Lembre-se que não existe vergonha em pedir ajuda, o relacionamento não deveria ser… parafraseando uma grande amiga da minha companheira “uma ilha de amor cercada por crises de todos os lados”
2. Não continuar com o relacionamento
Para muitos casais que já haviam pedido ajuda e mesmo assim a crise permaneceu, talvez um dos caminhos mais conscientes seja mesmo a separação. A separação na maioria das vezes acontece quando percebemos que depois da nossa transformação a conexão com nosso companheiro ou companheira não é mais a mesma e que talvez a jornada dessa conexão já tenha acabado.
Para quem está nesta fase e com muitas preocupações de como os filhos(as) vão encarar tudo isso, deixo um abraço muito apertado através de uma linda música de uma grande amiga que Amo de Paixão, talvez conforte um pouco o coração de quem está no final de um relacionamento.
3. Alternativas no relacionamento
Alguém já te disse que o ser humano é um ser muito criativo? Pois é, existem sim milhares de alternativas dentro de um relacionamento para fazer com que a crise não continue crescendo. Lembro de algumas que muitos pais e mães me relatam e que quero compartilhar com vocês.
a) Dois Lares
Entre eles é muito comum hoje encontrar casais que continuam com uma conexão muito forte, porém vivendo em lugares diferentes.
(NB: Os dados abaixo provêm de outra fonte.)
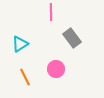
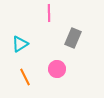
pink line: moved 2 px left, 1 px down
gray rectangle: moved 1 px right; rotated 60 degrees clockwise
pink circle: moved 1 px right
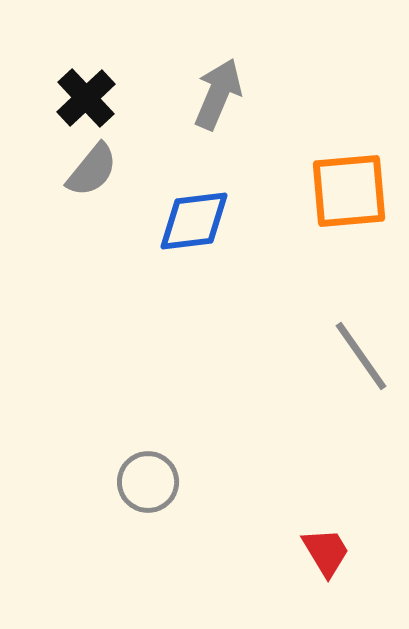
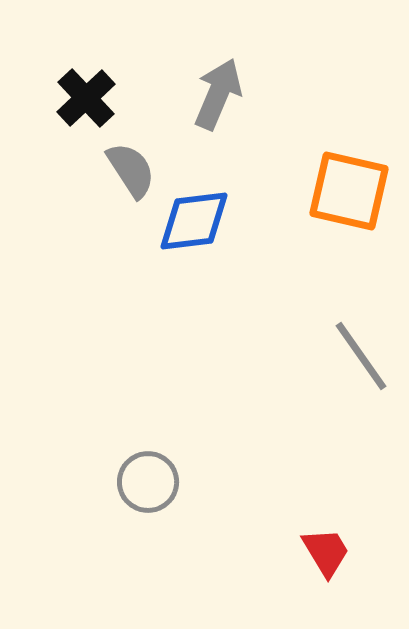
gray semicircle: moved 39 px right; rotated 72 degrees counterclockwise
orange square: rotated 18 degrees clockwise
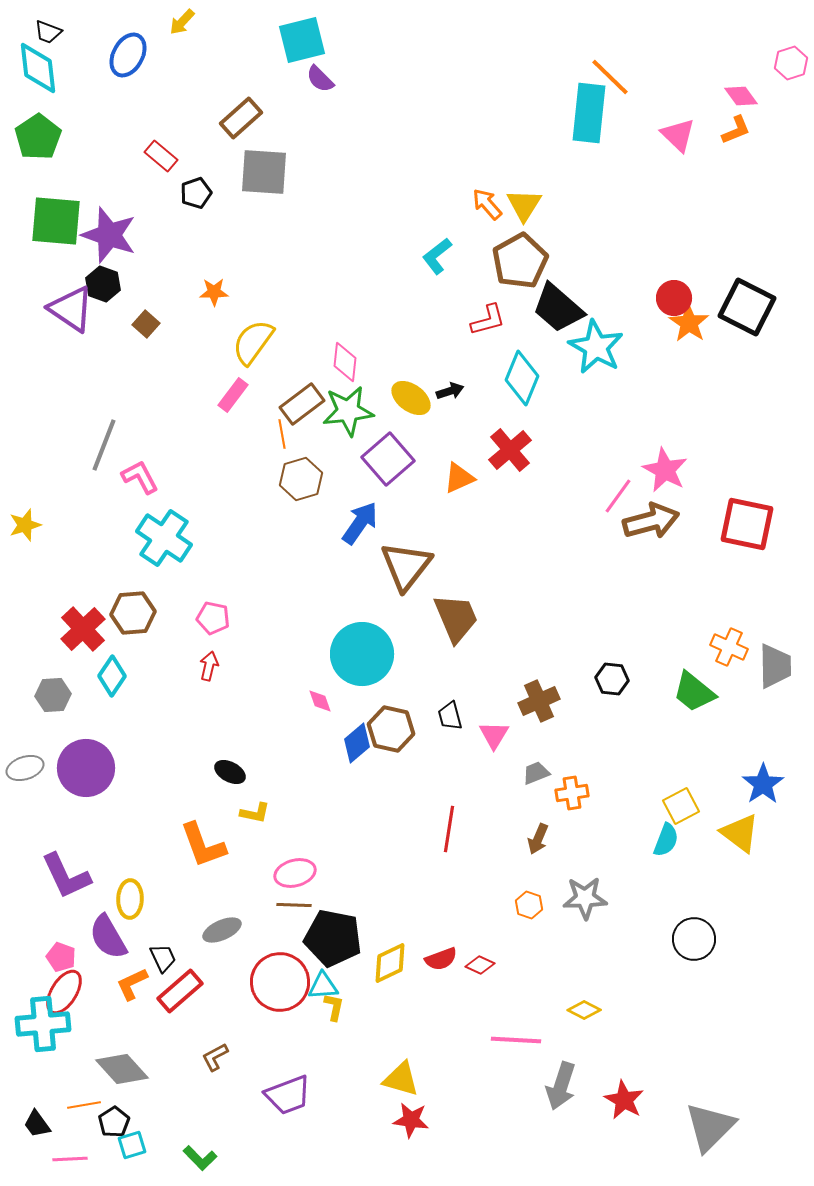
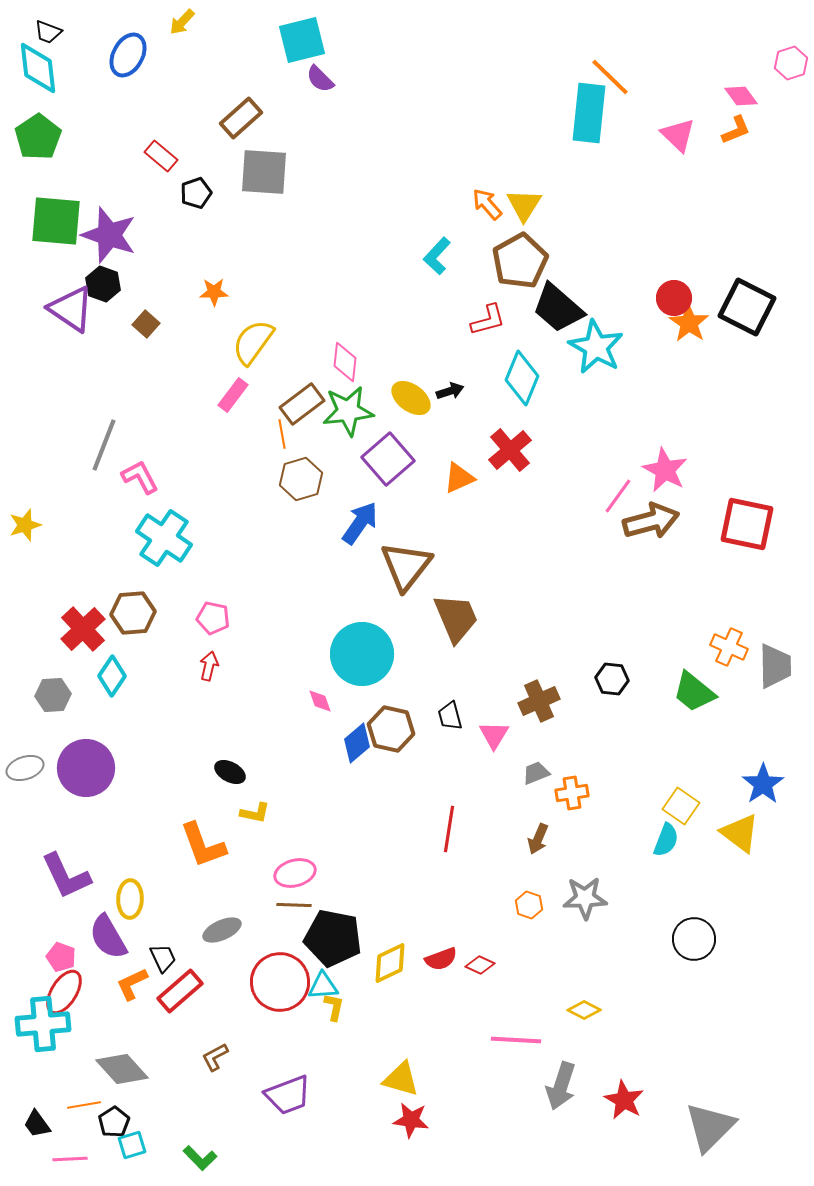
cyan L-shape at (437, 256): rotated 9 degrees counterclockwise
yellow square at (681, 806): rotated 27 degrees counterclockwise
Isso porque para esses casais ter seu espaço principalmente para não fortalecer mais a crise é fundamental, e também para não esquecer de quem realmente são.
b)Revezamento
Outra alternativa que acho lindo é o revezamento da paternidade e maternidade, sabemos como a função de pai e mãe pode abafar o homem e a mulher que vivem dentro do casal, então uma ou duas vezes da semana dedicar um tempo (e quando digo tempo não são 30 minutos e sim um dia inteiro) somente para o casal, o ponto principal dessa alternativa é não levar a culpa de deixar os filhos para esse tempo.
c) Análise dos cenários
A última é um pouco maluca, mas que faz um grande sentido é imaginar os três estágios de um cenário. Funciona assim, quando tem uma briga devido à crise, você e seu companheiro(a) imaginam três cenários de como a briga pode terminar.
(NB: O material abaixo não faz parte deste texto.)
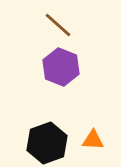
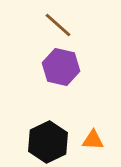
purple hexagon: rotated 9 degrees counterclockwise
black hexagon: moved 1 px right, 1 px up; rotated 6 degrees counterclockwise
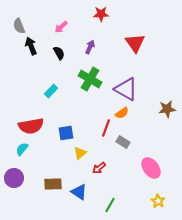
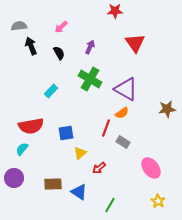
red star: moved 14 px right, 3 px up
gray semicircle: rotated 105 degrees clockwise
Melhor cenário: tudo é resolvido
Cenário do “meio”: resolução parcial (para mim esse é o pior, pois não se resolve e fica acumulando).
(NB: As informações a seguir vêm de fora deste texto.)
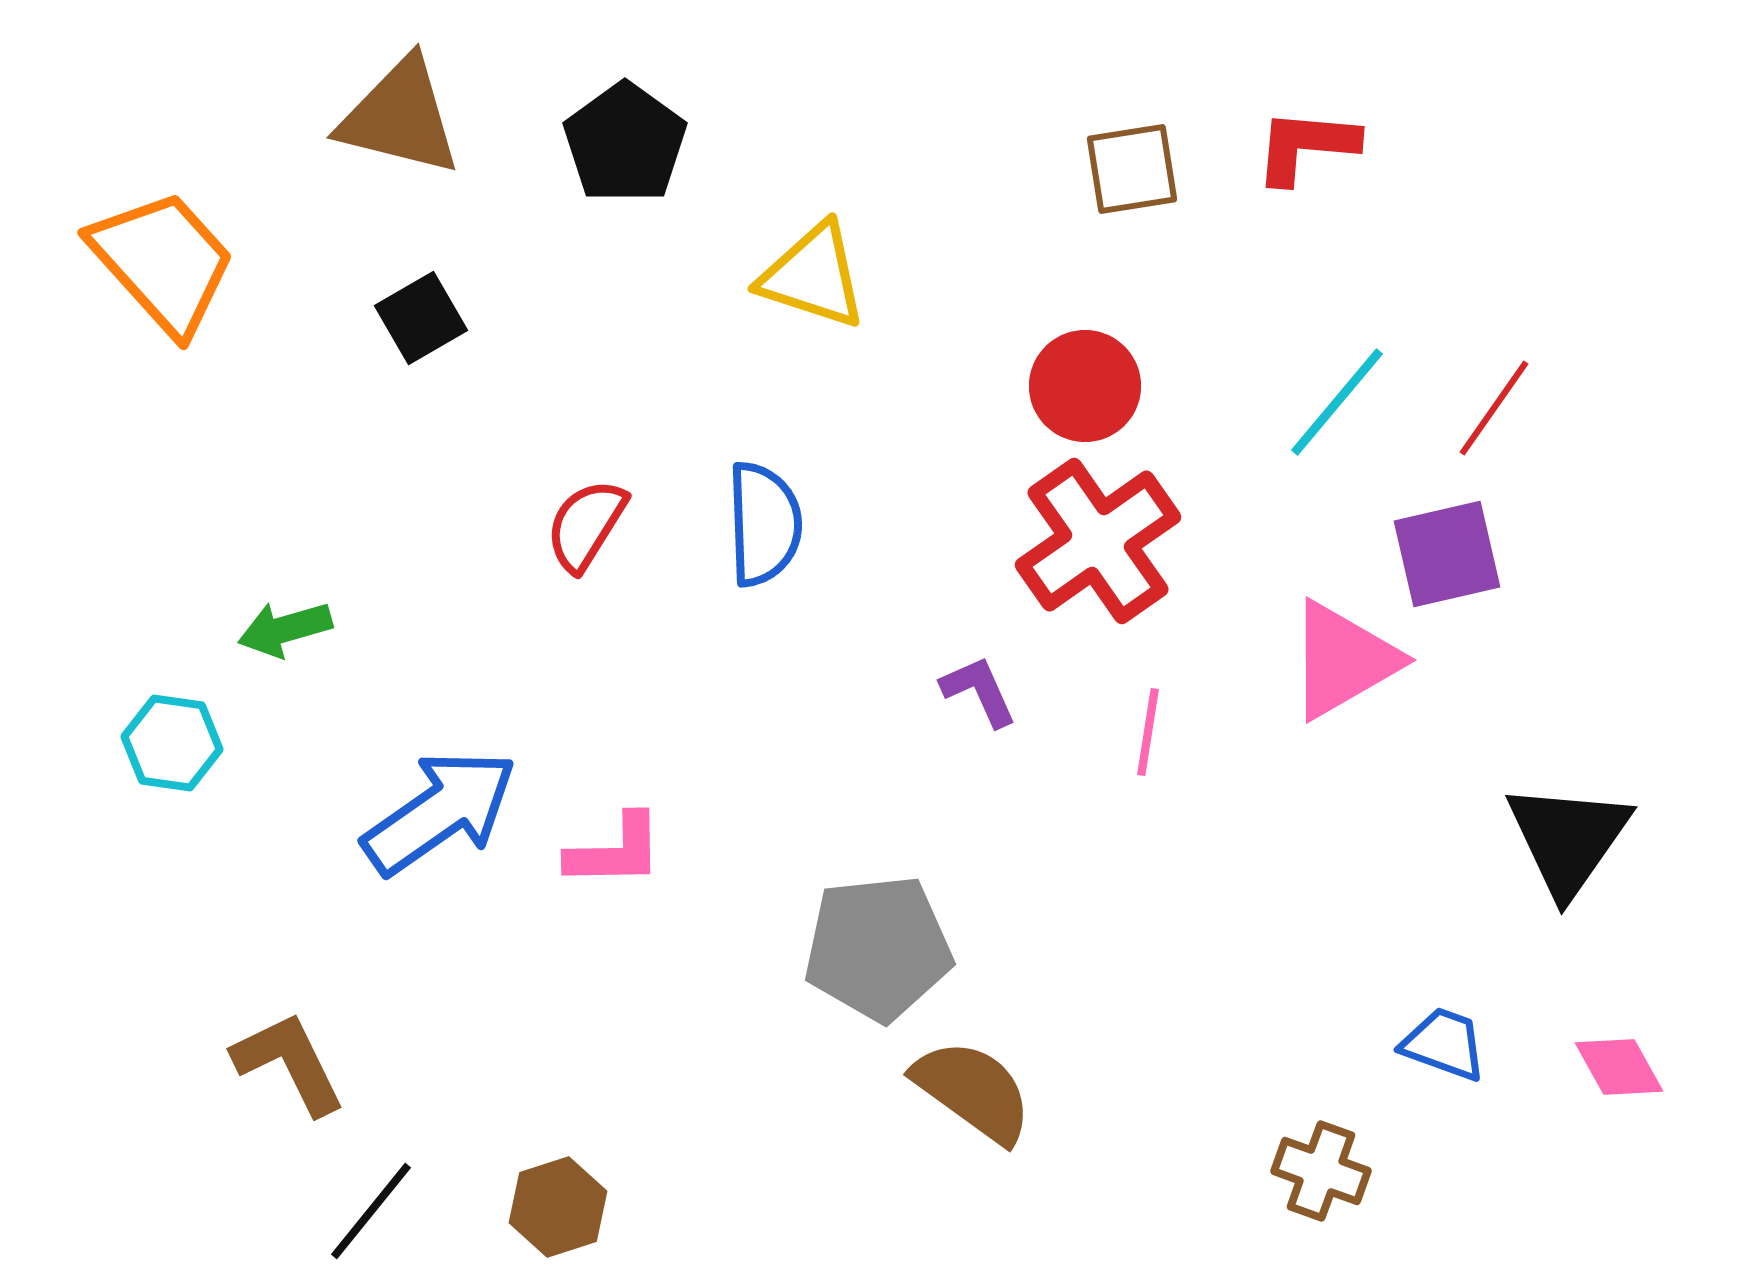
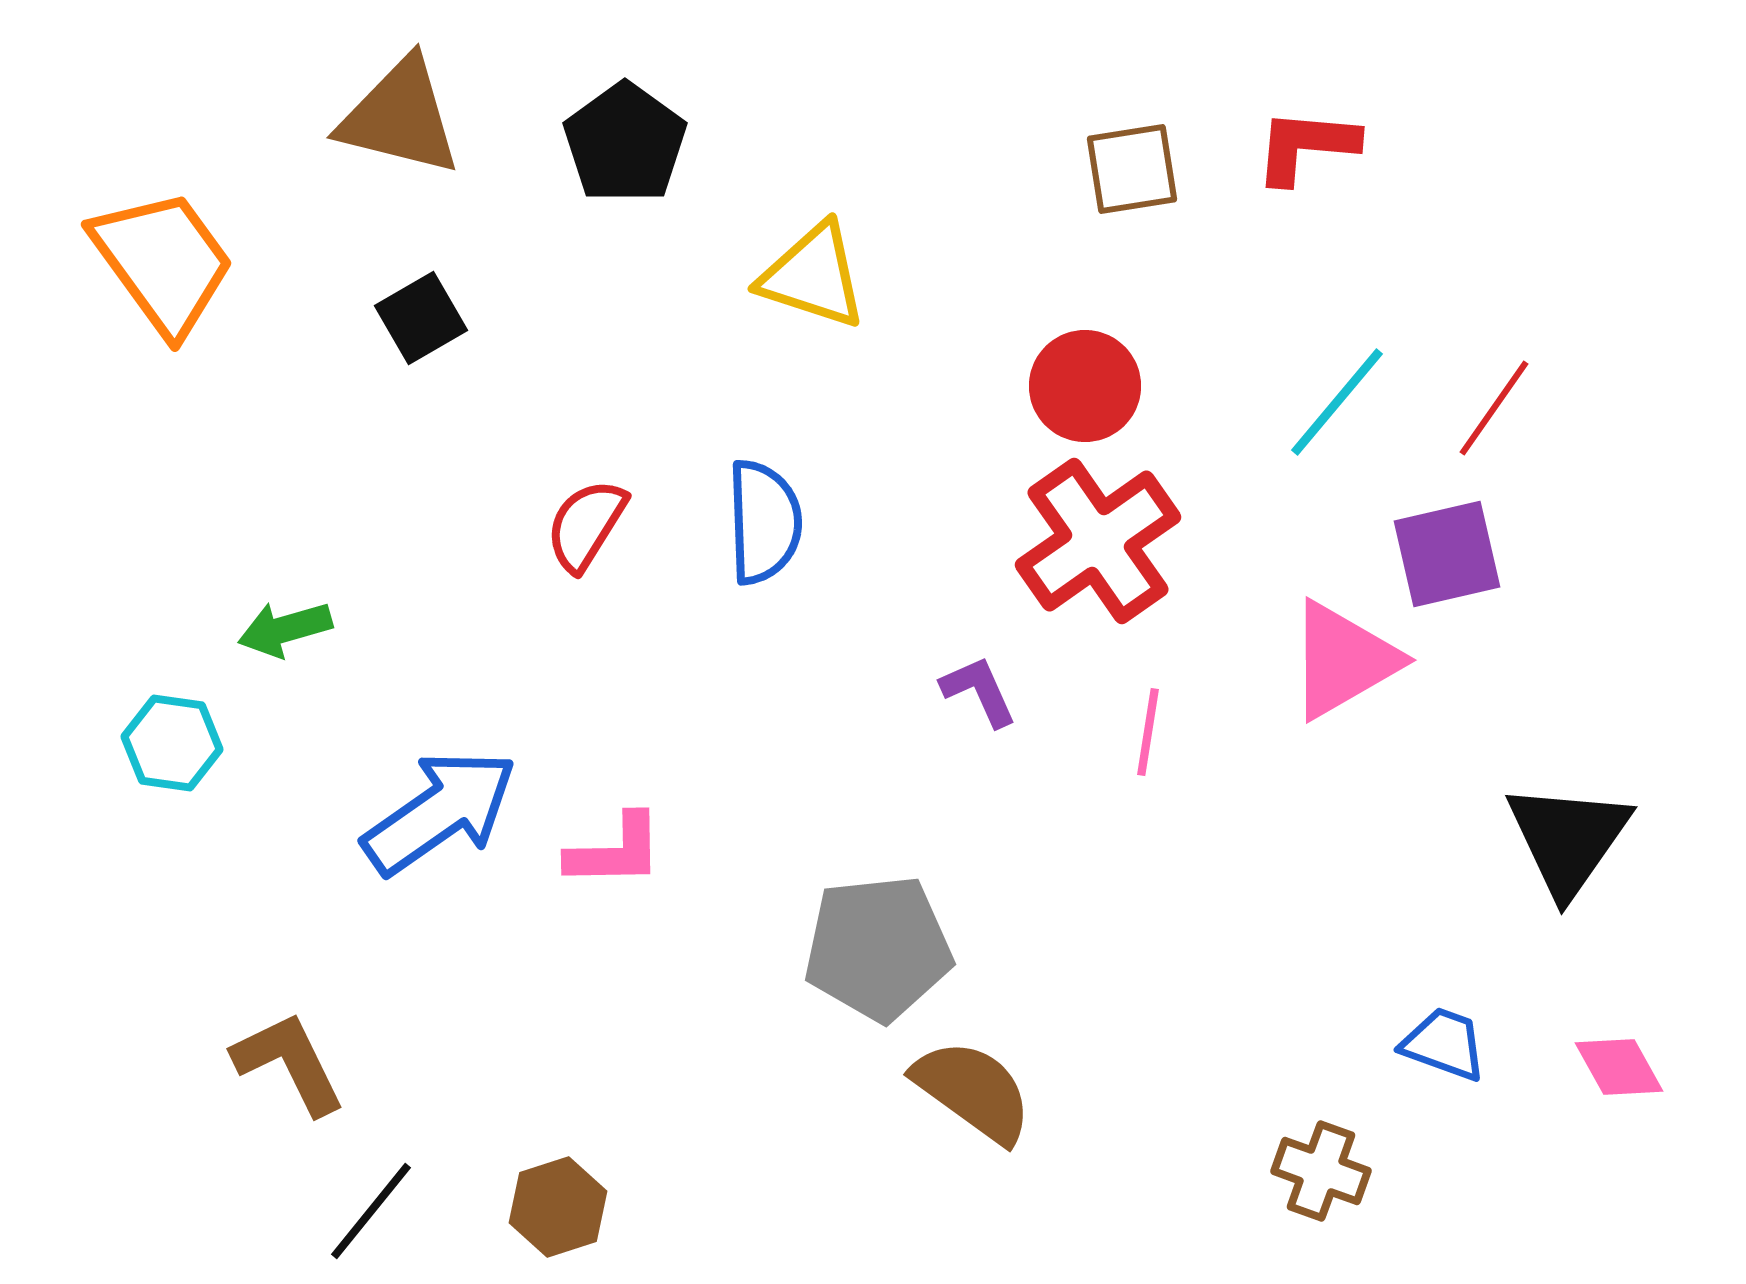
orange trapezoid: rotated 6 degrees clockwise
blue semicircle: moved 2 px up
Pior cenário: tudo pode ficar pior
Essa é uma alternativa muito interessante, pois dependendo do cenário que você expor, consegue perceber a reação da outra pessoa, e assim entender em que nível está o seu relacionamento, imagine que seu pior cenário seja o melhor para seu companheiro(a) ou vice versa.
De todos os três caminhos que citei aqui, gostaria de lembrar que a essência de um bom relacionamento com o outro é primeiro ter um bom relacionamento consigo mesmo(a). As transformações da maternidade e paternidade podem vir como uma avalanche, mas elas não deveriam fazer você esquecer da pessoa que mais deveria gostar de você, que é você mesma.
E para terminar esse textão, lembrem sempre que a sabedoria de saber ouvir e a inteligência de saber conversar faz toda diferença dentro de uma crise.